AlphaGo Zero And AlphaZero, RomiChess done better

Michael Sherwin · Post by **Michael Sherwin** » Thu Dec 07, 2017 12:45 pm

In January of 2006 IIRC (not exactly sure) I released RomiChess ver P2a. The new version had learning. It had two types of learning, monkey see monkey do and learning adapted from Pavlov's dog experiments. I did not know it at the time but the second type of learning was called reinforcement learning. I just found out very recently that reinforcement learning was invented for robotics control in 1957 the year that I was born, strange. Anyway, as far as I know I reinvented it and was the first to put reinforcement learning into a chess program. The reason i'm apparently patting myself on the back is rather to let people know that I recognise certain aspects of this AlphaZero phenom. For example, using Glaurung 2.x as a test opponent Romi played 20 matches against Glaurung using the ten Nunn positions. On pass one Romi scored 5% against Glaurung. On the 20th pass Romi scored 95%. That is how powerful the learning is! The moves that Romi learned to beat Glaurung were very distinctive looking. They are learned moves so they are not determined by a natural chess playing evaluation but rather an evaluation tweaked by learned rewards and penalties. Looking at the games between AlphaZero and Stockfish I see the same kind of learned moves. In RomiChess one can start with a new learn.dat file and put millionbase.pgn in the same directory as Romi and type merge millionbase.pgn and Romi will learn from all those games. When reading about AlphaZero there is mostly made up reporting. That is what reporters do. They take one or two known facts and make up a many page article that is mostly bunk. The AlphaZero team has released very little actual info. They released that it uses reinforcement learning and that a database of games were loaded in. Beyond that not much is known. But looking at the games against Stockfish it looks as though AlphaZero either trained against Stockfish before the recorded match or entered a pgn of Stockfish games. Stockfish does have some type of randomness to its moves so it can't be totally dominated like Romi dominated Glaurung that had no randomness. So basically take an engine about as strong as Stockfish and give it reinforcement learning and the result is exactly as expected!
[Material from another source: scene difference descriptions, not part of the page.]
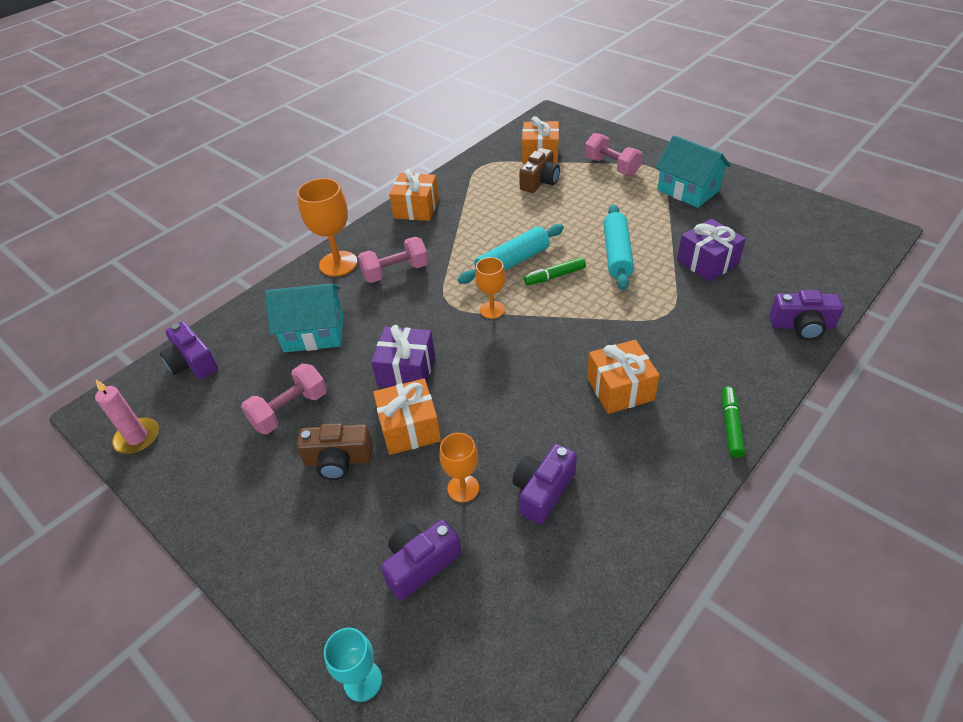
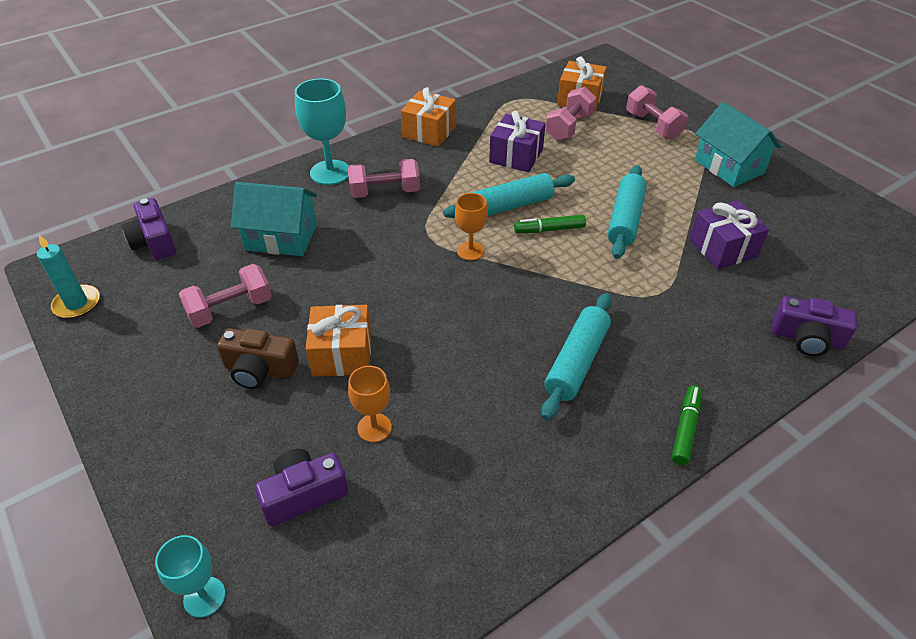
camera: 10 degrees right, 0 degrees up
(137, 438) = (77, 304): pink candle -> turquoise candle
(338, 264) = (330, 172): orange goblet -> turquoise goblet
(406, 370) = (360, 295): purple gift -> purple gift (516, 156)
(540, 181) = (569, 127): brown camera -> pink dumbbell
(543, 491) = (456, 450): purple camera -> none
(620, 389) = (577, 362): orange gift -> turquoise rolling pin

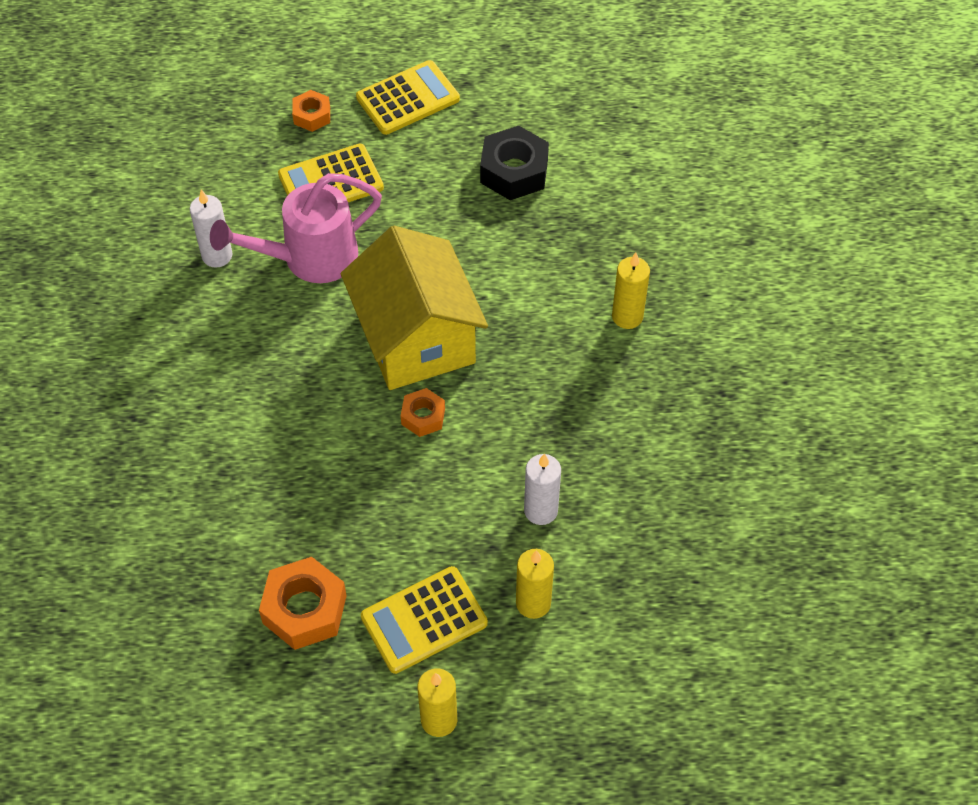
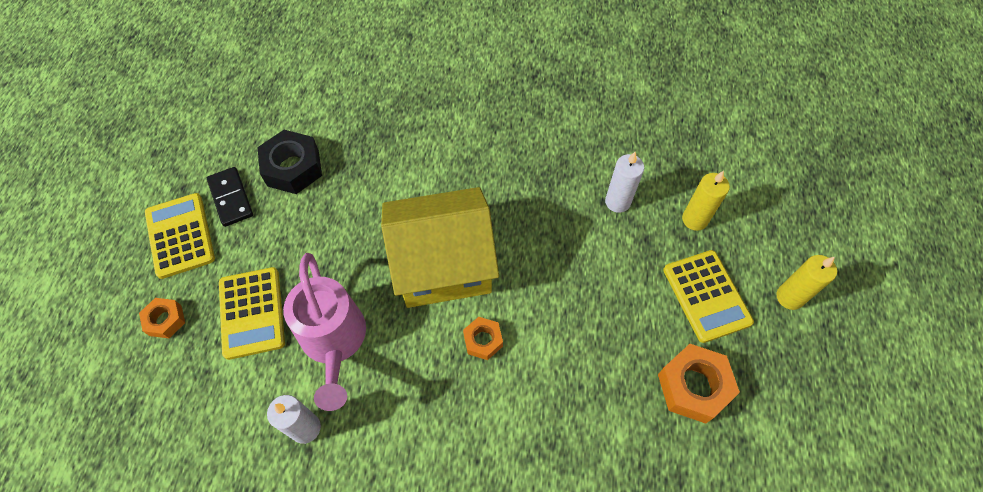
camera: 80 degrees left, 5 degrees up
(423, 416) = (521, 270): orange nut -> orange nut (483, 340)
(462, 127) = (230, 198): none -> black domino
(627, 316) = (456, 118): yellow candle -> none

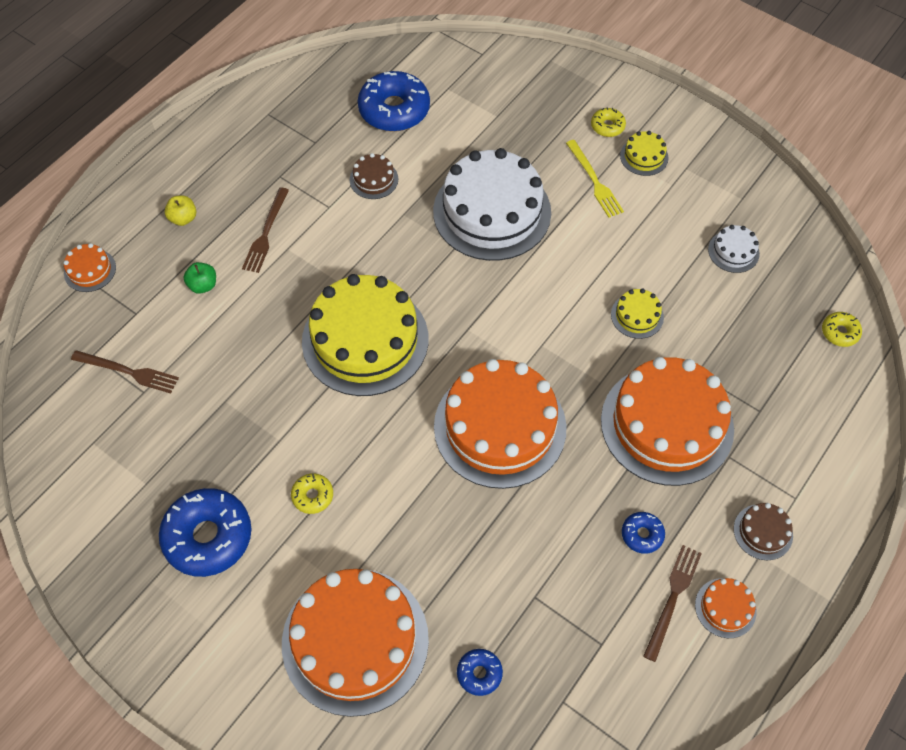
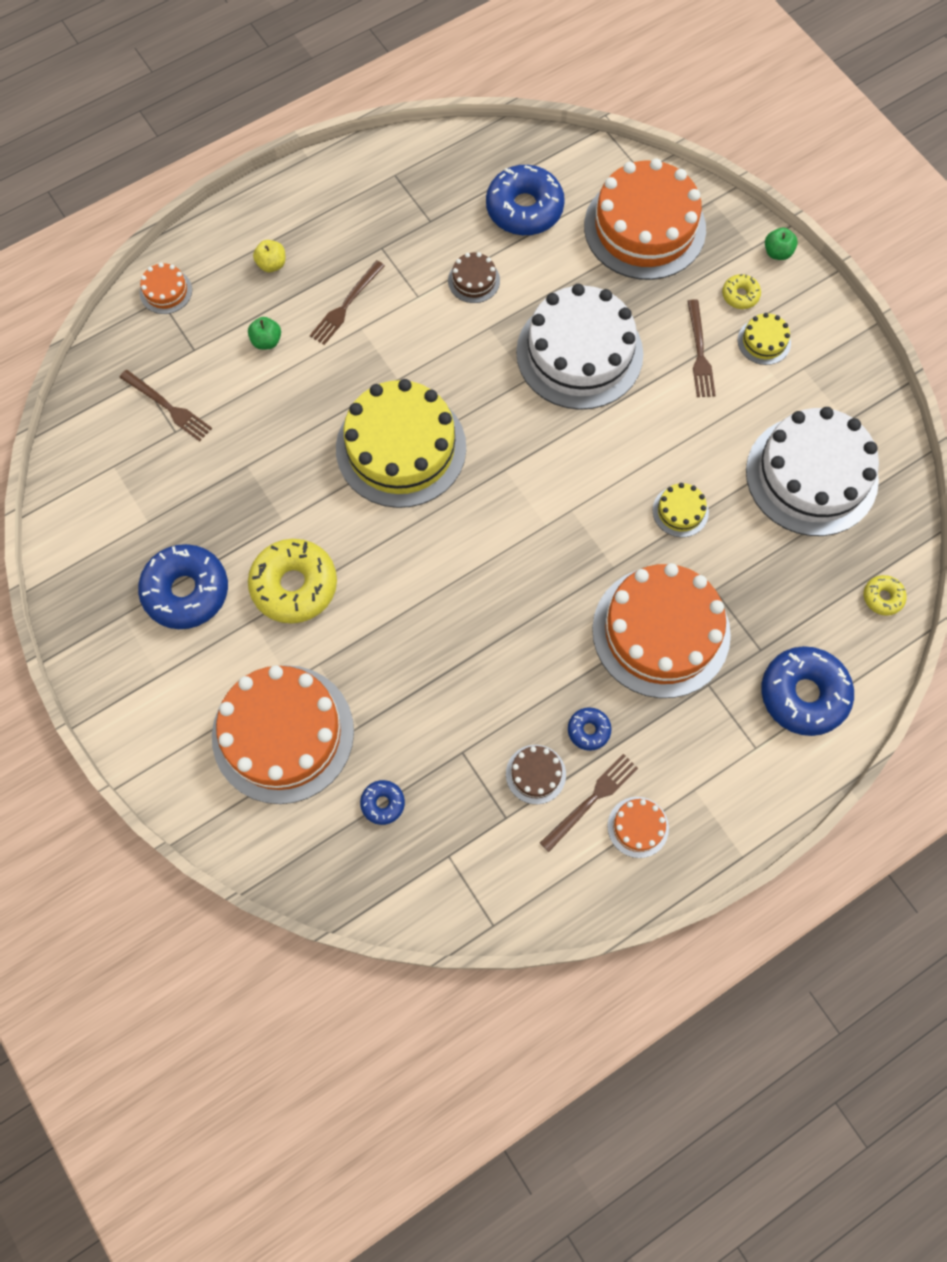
camera: 20 degrees right, 10 degrees up
(313, 496) = (294, 585): yellow donut -> yellow donut, size x2.10
(500, 427) = (496, 579): orange cake -> orange cake (644, 227)
(594, 181) = (699, 352): yellow fork -> brown fork
(622, 85) = (777, 252): none -> green apple
(733, 251) = (811, 475): white cake -> white cake, size x2.37
(763, 532) = (708, 769): brown cake -> brown cake (535, 774)
(814, 437) = (803, 694): none -> blue donut

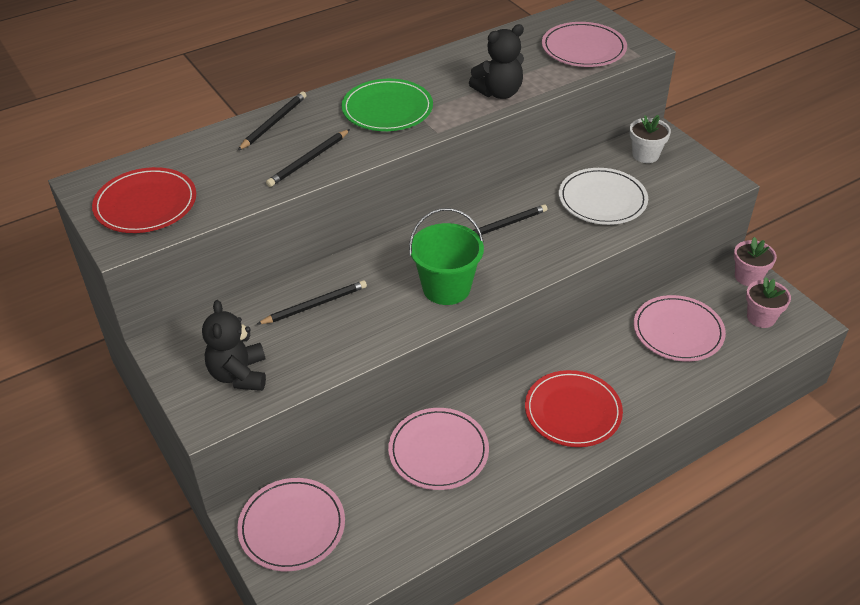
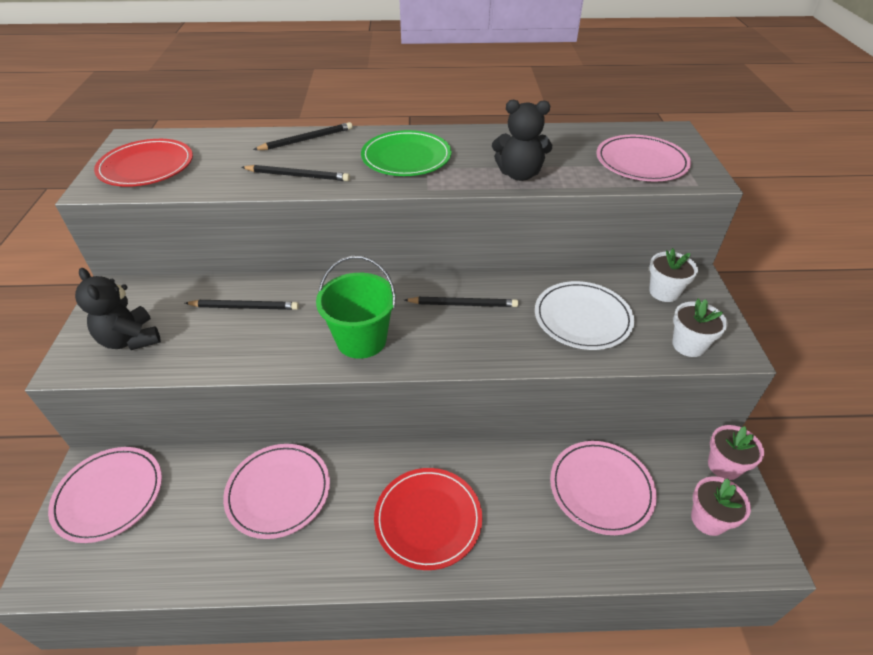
camera: 30 degrees right, 0 degrees up
(239, 375) = (130, 339): black teddy bear -> black teddy bear turned 60 degrees counterclockwise
(309, 160) = (298, 176): black pencil -> black pencil turned 150 degrees counterclockwise
(691, 190) = (688, 345): none -> white flower pot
abulmo2 · Post by **abulmo2** » Thu Dec 07, 2017 1:16 pm

Michael Sherwin wrote:But looking at the games against Stockfish it looks as though AlphaZero either trained against Stockfish before the recorded match or entered a pgn of Stockfish games.

The article doest not say so. AlphaZero used a "tabula rasa reinforcement learning algorithm. [...] AlphaZero learns these move probabilities and value estimates entirely from self-play; these are then used to guide its search. [...] The parameters θ of the deep neural network in AlphaZero are trained by self-play reinforce-
ment learning, starting from randomly initialised parameters θ"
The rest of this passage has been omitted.